WORK TO COMPLETE
Entries below include pictures. Output exactly the lines from the one with "PC VIDEO FOTO EDITING 4K" down to the one with "Socialnämndens beslut den 26 januari", both ends included, and leave the pictures out.
>>>
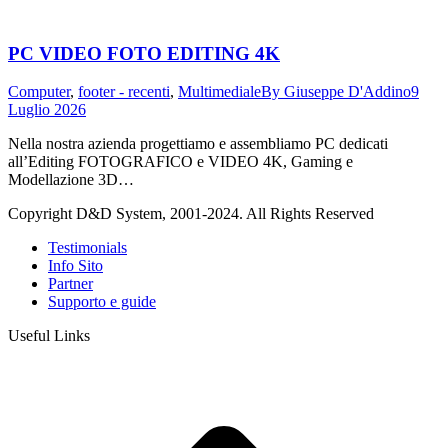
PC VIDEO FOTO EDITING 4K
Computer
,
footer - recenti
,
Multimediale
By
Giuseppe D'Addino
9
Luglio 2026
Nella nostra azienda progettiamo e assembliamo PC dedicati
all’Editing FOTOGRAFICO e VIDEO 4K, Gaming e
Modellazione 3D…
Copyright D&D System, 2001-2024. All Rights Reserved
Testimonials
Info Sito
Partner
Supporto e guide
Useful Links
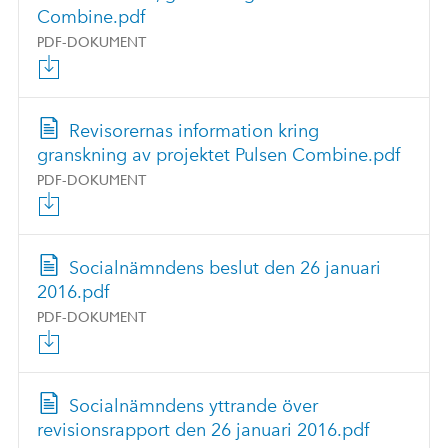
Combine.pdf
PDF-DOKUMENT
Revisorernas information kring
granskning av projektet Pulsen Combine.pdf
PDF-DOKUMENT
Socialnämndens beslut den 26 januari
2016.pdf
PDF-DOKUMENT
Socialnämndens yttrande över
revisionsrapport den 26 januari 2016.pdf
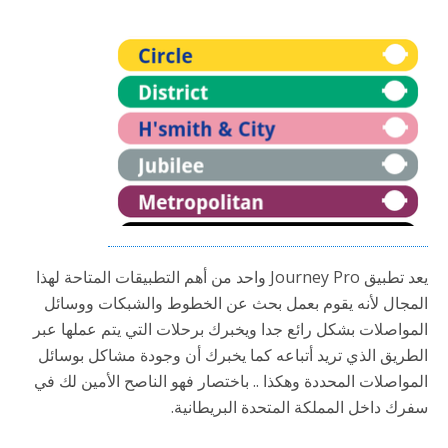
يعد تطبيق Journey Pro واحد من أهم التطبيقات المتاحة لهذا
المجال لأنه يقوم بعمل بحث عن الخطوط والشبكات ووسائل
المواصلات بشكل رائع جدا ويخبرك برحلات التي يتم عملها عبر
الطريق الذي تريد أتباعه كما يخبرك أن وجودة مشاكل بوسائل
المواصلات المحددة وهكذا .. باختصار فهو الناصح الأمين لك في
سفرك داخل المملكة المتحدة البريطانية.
<<<
>>>
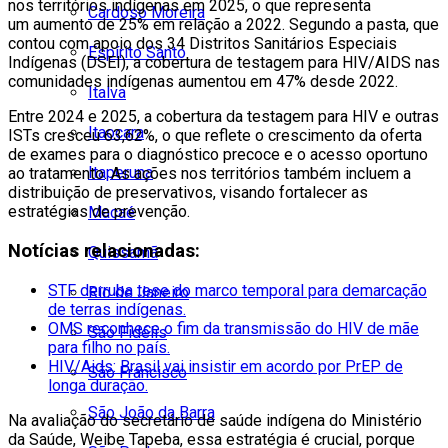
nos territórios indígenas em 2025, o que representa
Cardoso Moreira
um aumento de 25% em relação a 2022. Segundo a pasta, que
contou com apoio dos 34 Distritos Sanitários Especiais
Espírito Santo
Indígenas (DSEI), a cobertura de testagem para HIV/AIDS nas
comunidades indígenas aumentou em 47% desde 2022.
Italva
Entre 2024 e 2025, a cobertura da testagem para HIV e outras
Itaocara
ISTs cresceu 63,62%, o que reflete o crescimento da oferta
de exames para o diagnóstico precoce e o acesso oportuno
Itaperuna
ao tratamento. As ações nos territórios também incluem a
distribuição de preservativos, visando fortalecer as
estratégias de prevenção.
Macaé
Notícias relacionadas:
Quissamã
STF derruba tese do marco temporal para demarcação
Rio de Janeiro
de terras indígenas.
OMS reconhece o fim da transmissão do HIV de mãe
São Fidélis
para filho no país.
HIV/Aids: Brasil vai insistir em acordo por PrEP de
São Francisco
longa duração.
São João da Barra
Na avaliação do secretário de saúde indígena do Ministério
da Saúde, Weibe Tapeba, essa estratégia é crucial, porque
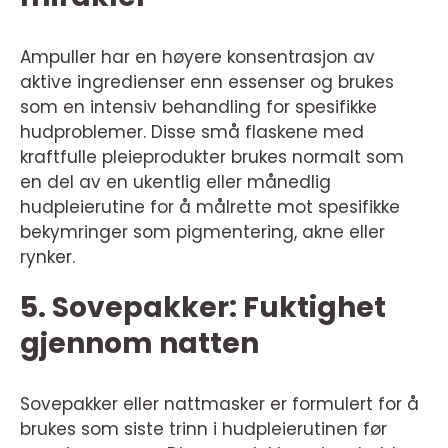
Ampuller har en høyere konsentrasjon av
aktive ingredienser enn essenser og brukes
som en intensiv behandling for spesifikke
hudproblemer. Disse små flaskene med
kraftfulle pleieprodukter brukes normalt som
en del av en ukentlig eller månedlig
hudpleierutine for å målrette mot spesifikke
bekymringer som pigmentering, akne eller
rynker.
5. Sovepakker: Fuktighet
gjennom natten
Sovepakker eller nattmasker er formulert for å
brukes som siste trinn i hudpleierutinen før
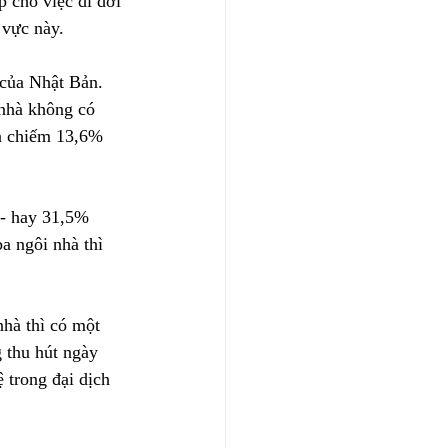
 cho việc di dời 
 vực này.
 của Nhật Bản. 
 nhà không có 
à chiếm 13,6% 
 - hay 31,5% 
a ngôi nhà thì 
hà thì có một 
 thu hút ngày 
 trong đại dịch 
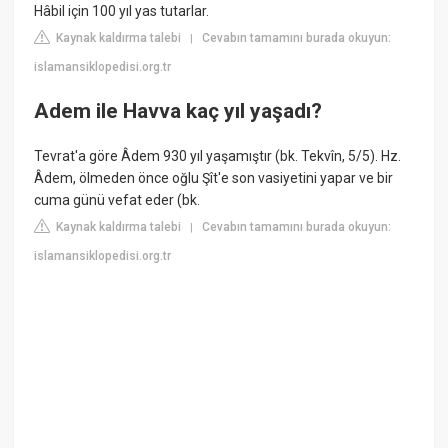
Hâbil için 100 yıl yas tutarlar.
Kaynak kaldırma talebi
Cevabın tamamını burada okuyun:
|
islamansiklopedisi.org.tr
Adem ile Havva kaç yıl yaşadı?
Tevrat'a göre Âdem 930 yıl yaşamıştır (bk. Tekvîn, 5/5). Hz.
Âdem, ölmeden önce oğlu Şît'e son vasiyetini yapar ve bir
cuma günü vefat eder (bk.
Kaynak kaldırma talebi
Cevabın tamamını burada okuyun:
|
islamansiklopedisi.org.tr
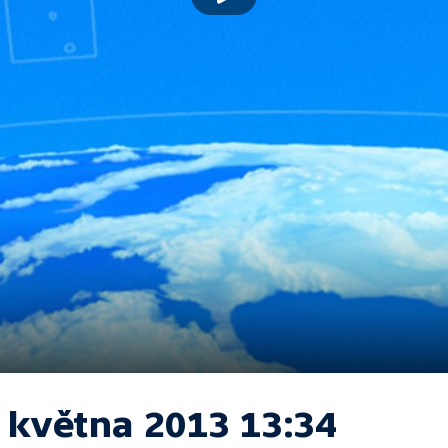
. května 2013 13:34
<<<
OUTPUT BELOW
PC VIDEO FOTO EDITING 4K
Computer
,
footer - recenti
,
Multimediale
By
Giuseppe D'Addino
9
Luglio 2026
Nella nostra azienda progettiamo e assembliamo PC dedicati
all’Editing FOTOGRAFICO e VIDEO 4K, Gaming e
Modellazione 3D…
Copyright D&D System, 2001-2024. All Rights Reserved
Testimonials
Info Sito
Partner
Supporto e guide
Useful Links
Combine.pdf
PDF-DOKUMENT
Revisorernas information kring
granskning av projektet Pulsen Combine.pdf
PDF-DOKUMENT
Socialnämndens beslut den 26 januari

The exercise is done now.